Depois de sucessivos adiamentos e já à beira da rodagem, Faria da Fonseca – “um realizador falhado cujos projectos nunca se terminaram” - abandonou o filme para ir para os EUA receber formação técnica. Felismino perguntou à sua actriz se estaria disposta a acumular a realização, e Bárbara Virgínia disse que sim. “Ela muda o tom do filme para uma visão materna da professora primária, alterações que provavelmente não são só suas porque o filme foi visado pela censura.” 

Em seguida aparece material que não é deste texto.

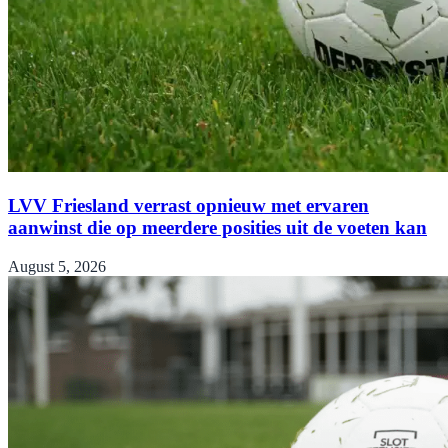
LVV Friesland verrast opnieuw met ervaren
aanwinst die op meerdere posities uit de voeten kan
August 5, 2026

O investigador confessa que “é difícil”, a partir do fragmento existente, extrapolar quanto disso vinha de Bárbara Virgínia: “[num filme] nunca nada é cem por cento de uma pessoa, mas neste caso há aquela mistura de Raul Faria da Fonseca, Gentil Marques, Bárbara Virgínia...”. Não se trata de minimizar a sua contribuição, mas de reconhecer que não existem pontos de comparação. Bárbara Virgínia apenas fez uma outra curta posterior semi-documental - Aldeia de Rapazes, que, como sobrevive sem som nem genérico, “não temos a cem por cento certeza que seja dela”. Regressou aos palcos onde se estreara e acabaria por se instalar no Brasil, onde faria muito teatro e alguma televisão, abandonando a carreira artística depois de casar e tornando-se uma anfitriã reconhecida em São Paulo e autora de manuais de etiqueta. 

O que poderia Bárbara Virgínia ter feito se as coisas tivessem sido diferentes? Que portas poderia ter aberto? A dúvida é irresolúvel. Ricardo Vieira Lisboa aponta como a experiência de Bárbara Virgínia foi um mero acaso das circunstâncias – “e o impressionante é isso demonstrar que, a não ser só por acaso, era impossível uma mulher fazer um filme em Portugal.” Prova disso é que só depois do 25 de Abril, em 1976, é que uma mulher voltaria a ser realizadora num filme português: Margarida Martins Cordeiro, mesmo assim creditada como co-autora com António Reis, em Trás-os-Montes.

Trata-se, assim, menos de erguer Bárbara Virgínia a exemplo pioneiro e mais de permitir que a investigação recoloque as coisas no seu devido lugar na história. Três Dias sem Deus pode não ter sobrevivido ao tempo, mas isso não minimiza o seu feito. A Cinemateca recorda-no-lo, 75 anos depois da sua estreia.